Konnte dieser Priester wirklich der Autor des Buches „Der Weg“ sein?

Am 26. Juni gedenkt die Prälatur Opus Dei ihres Gründers, des heiligen Josefmaria Escriva mit Gendenkmessen in verschiedenen Städten. In dem Buch „Josemaria Escriva – Profile einer Gründergestalt“ berichtet Dr. Cesar Ortiz, langjähriger Regionalvikar in Deutschland und heute in Madrid lebend, von seiner ersten Begegnung mit dem heiligen Josefmaria, bei der er vor Studenten die Liebe zu Jesus Christus entfachte.

Persönliche Zeugnisse
Opus Dei - Konnte dieser Priester wirklich der Autor des Buches „Der Weg“ sein?Der hl.
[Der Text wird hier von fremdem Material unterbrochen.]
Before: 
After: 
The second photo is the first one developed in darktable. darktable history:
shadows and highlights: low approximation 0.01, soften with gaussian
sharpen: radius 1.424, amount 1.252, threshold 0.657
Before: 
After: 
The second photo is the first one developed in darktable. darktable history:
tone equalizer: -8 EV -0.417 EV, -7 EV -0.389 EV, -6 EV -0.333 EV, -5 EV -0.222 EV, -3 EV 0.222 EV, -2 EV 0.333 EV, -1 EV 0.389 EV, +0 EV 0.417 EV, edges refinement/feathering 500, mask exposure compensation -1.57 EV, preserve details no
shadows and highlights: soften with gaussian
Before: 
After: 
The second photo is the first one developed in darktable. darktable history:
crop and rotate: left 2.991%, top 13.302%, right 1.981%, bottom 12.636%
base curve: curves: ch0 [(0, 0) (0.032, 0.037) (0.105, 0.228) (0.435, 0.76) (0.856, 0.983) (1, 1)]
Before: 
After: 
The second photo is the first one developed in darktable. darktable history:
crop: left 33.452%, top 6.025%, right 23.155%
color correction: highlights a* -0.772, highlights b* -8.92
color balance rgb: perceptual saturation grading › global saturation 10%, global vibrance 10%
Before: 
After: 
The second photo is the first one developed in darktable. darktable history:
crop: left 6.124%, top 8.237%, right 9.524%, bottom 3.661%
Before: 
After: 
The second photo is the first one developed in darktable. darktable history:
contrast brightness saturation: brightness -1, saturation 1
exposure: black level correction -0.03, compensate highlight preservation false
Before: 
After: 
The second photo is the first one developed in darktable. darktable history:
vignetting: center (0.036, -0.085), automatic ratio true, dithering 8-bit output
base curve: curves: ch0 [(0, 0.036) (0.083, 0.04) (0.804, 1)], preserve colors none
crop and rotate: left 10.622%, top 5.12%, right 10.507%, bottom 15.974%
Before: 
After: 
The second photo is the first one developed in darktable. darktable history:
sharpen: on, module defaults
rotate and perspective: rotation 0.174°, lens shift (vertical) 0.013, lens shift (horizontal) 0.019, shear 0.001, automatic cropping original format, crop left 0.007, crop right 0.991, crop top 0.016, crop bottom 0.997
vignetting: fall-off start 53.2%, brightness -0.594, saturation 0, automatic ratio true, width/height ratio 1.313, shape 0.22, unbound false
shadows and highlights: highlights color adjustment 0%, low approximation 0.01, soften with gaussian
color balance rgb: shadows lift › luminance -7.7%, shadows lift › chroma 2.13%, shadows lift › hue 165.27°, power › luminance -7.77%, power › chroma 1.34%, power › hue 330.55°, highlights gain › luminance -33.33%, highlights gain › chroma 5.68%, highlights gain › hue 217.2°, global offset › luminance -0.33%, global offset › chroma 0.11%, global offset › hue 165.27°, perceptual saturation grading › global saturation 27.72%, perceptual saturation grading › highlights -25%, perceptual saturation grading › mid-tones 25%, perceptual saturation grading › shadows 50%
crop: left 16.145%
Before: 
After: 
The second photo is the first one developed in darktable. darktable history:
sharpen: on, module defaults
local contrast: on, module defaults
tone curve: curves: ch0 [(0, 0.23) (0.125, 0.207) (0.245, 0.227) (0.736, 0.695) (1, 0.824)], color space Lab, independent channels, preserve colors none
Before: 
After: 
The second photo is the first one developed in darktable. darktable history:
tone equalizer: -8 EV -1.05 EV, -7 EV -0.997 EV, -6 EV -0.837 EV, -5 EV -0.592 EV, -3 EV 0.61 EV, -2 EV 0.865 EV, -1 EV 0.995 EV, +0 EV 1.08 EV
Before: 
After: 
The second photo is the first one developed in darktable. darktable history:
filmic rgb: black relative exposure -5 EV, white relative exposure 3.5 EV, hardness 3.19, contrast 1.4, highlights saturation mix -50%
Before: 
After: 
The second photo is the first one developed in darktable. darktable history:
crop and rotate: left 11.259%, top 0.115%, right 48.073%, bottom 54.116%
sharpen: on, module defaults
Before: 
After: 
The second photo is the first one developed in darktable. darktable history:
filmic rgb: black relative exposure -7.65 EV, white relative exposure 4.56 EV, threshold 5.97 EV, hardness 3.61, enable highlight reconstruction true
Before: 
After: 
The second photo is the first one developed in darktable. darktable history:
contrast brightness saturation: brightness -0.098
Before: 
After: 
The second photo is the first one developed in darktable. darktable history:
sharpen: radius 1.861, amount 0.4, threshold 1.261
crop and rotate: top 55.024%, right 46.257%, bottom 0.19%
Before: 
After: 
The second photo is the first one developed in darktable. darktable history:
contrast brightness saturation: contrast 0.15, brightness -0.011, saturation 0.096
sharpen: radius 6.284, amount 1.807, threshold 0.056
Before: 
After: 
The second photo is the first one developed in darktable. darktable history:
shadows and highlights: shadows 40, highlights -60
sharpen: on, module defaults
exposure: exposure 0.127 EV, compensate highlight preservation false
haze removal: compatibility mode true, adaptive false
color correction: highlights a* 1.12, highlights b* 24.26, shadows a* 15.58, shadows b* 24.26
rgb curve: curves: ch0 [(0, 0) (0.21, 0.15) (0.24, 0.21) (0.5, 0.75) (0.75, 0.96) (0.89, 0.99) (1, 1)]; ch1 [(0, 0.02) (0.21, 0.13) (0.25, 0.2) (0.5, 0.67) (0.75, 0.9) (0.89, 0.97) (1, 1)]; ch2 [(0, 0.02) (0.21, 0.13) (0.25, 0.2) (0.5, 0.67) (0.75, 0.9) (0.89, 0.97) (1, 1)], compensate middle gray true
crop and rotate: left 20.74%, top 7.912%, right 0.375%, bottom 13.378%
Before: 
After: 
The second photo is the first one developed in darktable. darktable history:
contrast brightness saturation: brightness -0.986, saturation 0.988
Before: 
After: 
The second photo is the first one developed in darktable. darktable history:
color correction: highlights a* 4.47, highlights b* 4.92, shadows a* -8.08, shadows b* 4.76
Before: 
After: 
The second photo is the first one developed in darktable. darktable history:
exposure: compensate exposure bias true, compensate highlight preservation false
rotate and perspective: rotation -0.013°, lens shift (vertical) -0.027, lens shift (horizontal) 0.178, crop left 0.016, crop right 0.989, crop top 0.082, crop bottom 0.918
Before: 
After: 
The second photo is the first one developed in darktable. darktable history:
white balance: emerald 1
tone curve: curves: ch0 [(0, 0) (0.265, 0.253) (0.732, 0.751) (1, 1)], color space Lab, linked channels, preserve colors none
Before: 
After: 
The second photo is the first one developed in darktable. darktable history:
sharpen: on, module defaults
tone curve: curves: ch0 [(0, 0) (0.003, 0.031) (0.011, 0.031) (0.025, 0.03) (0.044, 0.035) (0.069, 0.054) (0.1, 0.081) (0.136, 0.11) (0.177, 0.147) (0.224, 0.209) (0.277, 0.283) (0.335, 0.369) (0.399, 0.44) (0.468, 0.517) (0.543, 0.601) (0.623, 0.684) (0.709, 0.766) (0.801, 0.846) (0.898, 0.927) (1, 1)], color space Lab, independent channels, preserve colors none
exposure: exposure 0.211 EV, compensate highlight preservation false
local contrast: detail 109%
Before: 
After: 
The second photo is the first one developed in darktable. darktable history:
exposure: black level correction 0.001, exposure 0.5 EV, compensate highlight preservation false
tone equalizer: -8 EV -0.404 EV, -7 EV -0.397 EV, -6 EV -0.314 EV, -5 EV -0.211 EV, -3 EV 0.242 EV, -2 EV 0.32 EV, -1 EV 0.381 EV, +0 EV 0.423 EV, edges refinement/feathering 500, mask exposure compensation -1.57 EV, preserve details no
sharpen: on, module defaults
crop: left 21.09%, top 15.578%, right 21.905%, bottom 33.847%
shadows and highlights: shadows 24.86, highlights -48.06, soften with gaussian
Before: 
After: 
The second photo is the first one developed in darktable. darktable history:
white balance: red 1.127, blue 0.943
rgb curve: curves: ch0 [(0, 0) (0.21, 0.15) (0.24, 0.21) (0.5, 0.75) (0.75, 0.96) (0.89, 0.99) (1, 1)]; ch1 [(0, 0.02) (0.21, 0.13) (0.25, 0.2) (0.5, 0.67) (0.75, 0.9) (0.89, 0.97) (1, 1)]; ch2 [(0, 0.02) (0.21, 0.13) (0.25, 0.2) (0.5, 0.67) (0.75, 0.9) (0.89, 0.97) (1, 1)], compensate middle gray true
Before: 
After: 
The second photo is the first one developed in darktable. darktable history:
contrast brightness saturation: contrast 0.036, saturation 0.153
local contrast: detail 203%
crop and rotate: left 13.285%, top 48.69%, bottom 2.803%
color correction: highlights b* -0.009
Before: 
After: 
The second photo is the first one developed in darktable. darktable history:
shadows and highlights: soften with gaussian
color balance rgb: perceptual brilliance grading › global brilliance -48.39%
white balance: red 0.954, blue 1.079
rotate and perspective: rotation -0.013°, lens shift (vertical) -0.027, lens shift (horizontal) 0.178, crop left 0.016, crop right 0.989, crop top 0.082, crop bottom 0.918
Josefmaria mit afrikanischen Studenten

„Wir kamen in das Studentenheim und gingen in die Kapelle. Sie war voll von Studenten. Vor dem Altar mit dem Tabernakel stand ein kleiner Tisch mit einer Decke bedeckt, darauf eine kleine Tischlampe. Nach ein paar Minuten öffnete sich die Tür der Sakristei, und es erschein ein Priester. Meine Überraschung hätte nicht größer sein können: er war „jung und dick!“ Ich dachte sofort: sicher konnte Escrivá nicht kommen und hat einen Vertreter geschickt. Dieser kann nicht derselbe Priester sein, der den „Weg“ geschrieben hat. Aber dieser Eindruck dauerte nur ein paar Minuten. Der junge Priester setzte sich hinter den Tisch, öffnete das Neue Testament und begann zu sprechen. Sehr bald sagte ich mir: Ja, es ist derselbe und noch „schlimmer“! „Schlimmer“, weil seine Sprache noch mehr Kraft hatte als sein geschriebenes Wort. Der Eindruck seiner Nähe zu Christus war viel intensiver als gedacht. Beim Betrachten der Texte des Evangeliums versetzte er sich in die Szenen auf eine Weise hinein, dass wir alle bald wie von selbst mit dem Herrn, mit seiner Mutter Maria, mit den Aposteln und mit den anderen Personen, die in diesen Szenen erschienen, ins Gespräch kamen. Die Art, wie er zum Tabernakel schaute, und das Vertrauen, mit dem er mit Christus in der Eucharistie sprach, waren für mich etwas ganz Neues. Man spürte: dieser Priester glaubte an ihn und liebte ihn. Von diesem Augenblick an war Christus nicht mehr weit von mir entfernt, und ich spürte die Kraft der Worte, die Escrivá wiederholte: „Jesus Christus heri et hodie, ipse et in saecula (Hebr. 13,8)“. (Jesus Christus gestern und heute, selbst und in Ewigkeit!)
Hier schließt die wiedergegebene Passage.